Task goal:
Could the data below be retyped exactly, without its pictures?

Data records:
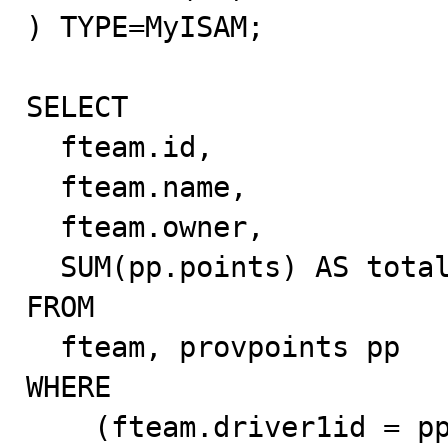
) TYPE=MyISAM;

SELECT

  fteam.id,

  fteam.name,

  fteam.owner,

  SUM(pp.points) AS totalpoints

FROM

  fteam, provpoints pp

WHERE

    (fteam.driver1id = pp.id AND pp.type = 'driver')
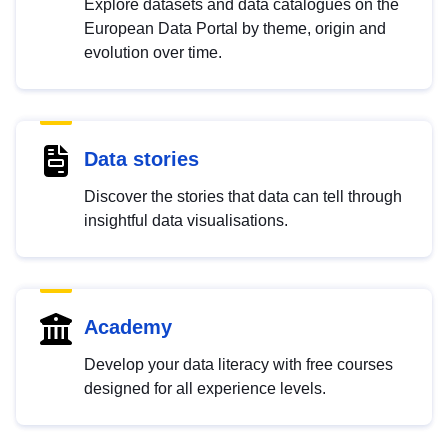
Explore datasets and data catalogues on the
European Data Portal by theme, origin and
evolution over time.
Data stories
Discover the stories that data can tell through
insightful data visualisations.
Academy
Develop your data literacy with free courses
designed for all experience levels.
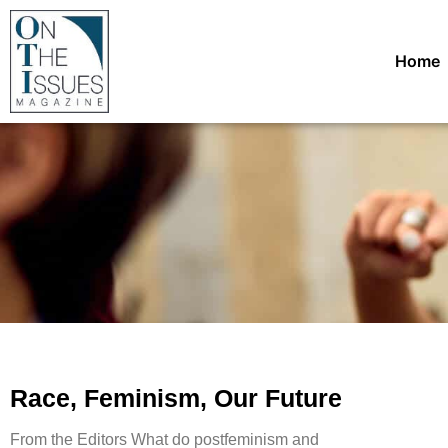
Home
Race, Feminism, Our Future
From the Editors What do postfeminism and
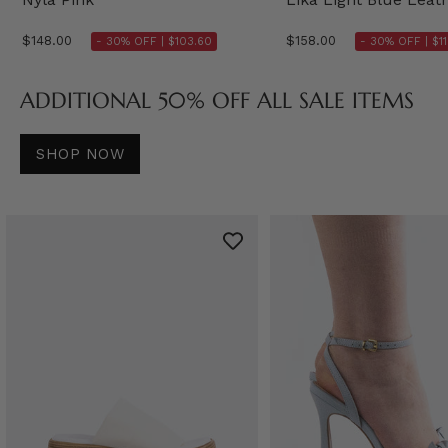
$148.00
$158.00
- 30% OFF |
$103.60
- 30% OFF |
$1
ADDITIONAL 50% OFF ALL SALE ITEMS
SHOP NOW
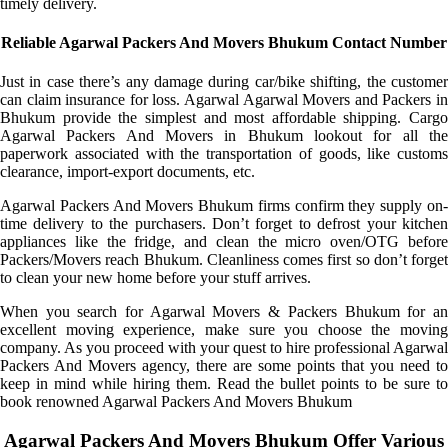
timely delivery.
Reliable Agarwal Packers And Movers Bhukum Contact Number
Just in case there’s any damage during car/bike shifting, the customer
can claim insurance for loss. Agarwal Agarwal Movers and Packers in
Bhukum provide the simplest and most affordable shipping. Cargo
Agarwal Packers And Movers in Bhukum lookout for all the
paperwork associated with the transportation of goods, like customs
clearance, import-export documents, etc.
Agarwal Packers And Movers Bhukum firms confirm they supply on-
time delivery to the purchasers. Don’t forget to defrost your kitchen
appliances like the fridge, and clean the micro oven/OTG before
Packers/Movers reach Bhukum. Cleanliness comes first so don’t forget
to clean your new home before your stuff arrives.
When you search for Agarwal Movers & Packers Bhukum for an
excellent moving experience, make sure you choose the moving
company. As you proceed with your quest to hire professional Agarwal
Packers And Movers agency, there are some points that you need to
keep in mind while hiring them. Read the bullet points to be sure to
book renowned Agarwal Packers And Movers Bhukum
Agarwal Packers And Movers Bhukum Offer Various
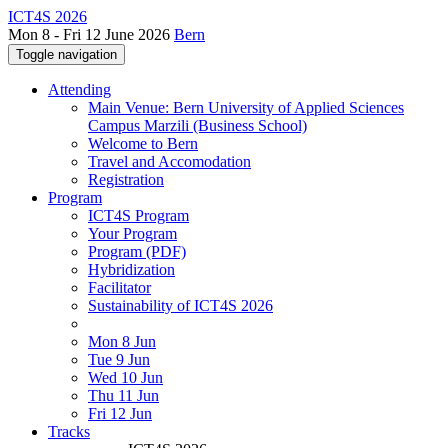
ICT4S 2026
Mon 8 - Fri 12 June 2026
Bern
Toggle navigation
Attending
Main Venue: Bern University of Applied Sciences
Campus Marzili (Business School)
Welcome to Bern
Travel and Accomodation
Registration
Program
ICT4S Program
Your Program
Program (PDF)
Hybridization
Facilitator
Sustainability of ICT4S 2026
Mon 8 Jun
Tue 9 Jun
Wed 10 Jun
Thu 11 Jun
Fri 12 Jun
Tracks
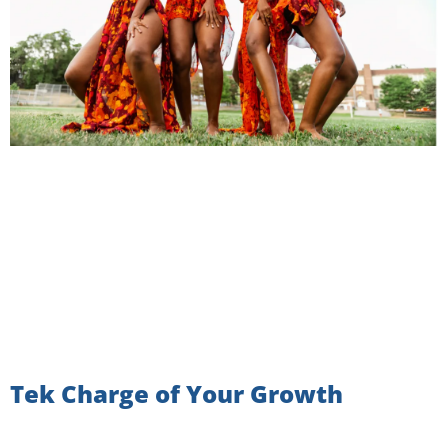
Tek Charge of Your Growth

Solution for this exercise:
) TYPE=MyISAM;

SELECT

  fteam.id,

  fteam.name,

  fteam.owner,

  SUM(pp.points) AS totalpoints

FROM

  fteam, provpoints pp

WHERE

    (fteam.driver1id = pp.id AND pp.type = 'driver')
Explore datasets and data catalogues on the
European Data Portal by theme, origin and
evolution over time.
Data stories
Discover the stories that data can tell through
insightful data visualisations.
Academy
Develop your data literacy with free courses
designed for all experience levels.
Home
Race, Feminism, Our Future
From the Editors What do postfeminism and
$148.00
$158.00
- 30% OFF |
$103.60
- 30% OFF |
$1
ADDITIONAL 50% OFF ALL SALE ITEMS
SHOP NOW
timely delivery.
Reliable Agarwal Packers And Movers Bhukum Contact Number
Just in case there’s any damage during car/bike shifting, the customer
can claim insurance for loss. Agarwal Agarwal Movers and Packers in
Bhukum provide the simplest and most affordable shipping. Cargo
Agarwal Packers And Movers in Bhukum lookout for all the
paperwork associated with the transportation of goods, like customs
clearance, import-export documents, etc.
Agarwal Packers And Movers Bhukum firms confirm they supply on-
time delivery to the purchasers. Don’t forget to defrost your kitchen
appliances like the fridge, and clean the micro oven/OTG before
Packers/Movers reach Bhukum. Cleanliness comes first so don’t forget
to clean your new home before your stuff arrives.
When you search for Agarwal Movers & Packers Bhukum for an
excellent moving experience, make sure you choose the moving
company. As you proceed with your quest to hire professional Agarwal
Packers And Movers agency, there are some points that you need to
keep in mind while hiring them. Read the bullet points to be sure to
book renowned Agarwal Packers And Movers Bhukum
Agarwal Packers And Movers Bhukum Offer Various
ICT4S 2026
Mon 8 - Fri 12 June 2026
Bern
Toggle navigation
Attending
Main Venue: Bern University of Applied Sciences
Campus Marzili (Business School)
Welcome to Bern
Travel and Accomodation
Registration
Program
ICT4S Program
Your Program
Program (PDF)
Hybridization
Facilitator
Sustainability of ICT4S 2026
Mon 8 Jun
Tue 9 Jun
Wed 10 Jun
Thu 11 Jun
Fri 12 Jun
Tracks
Tek Charge of Your Growth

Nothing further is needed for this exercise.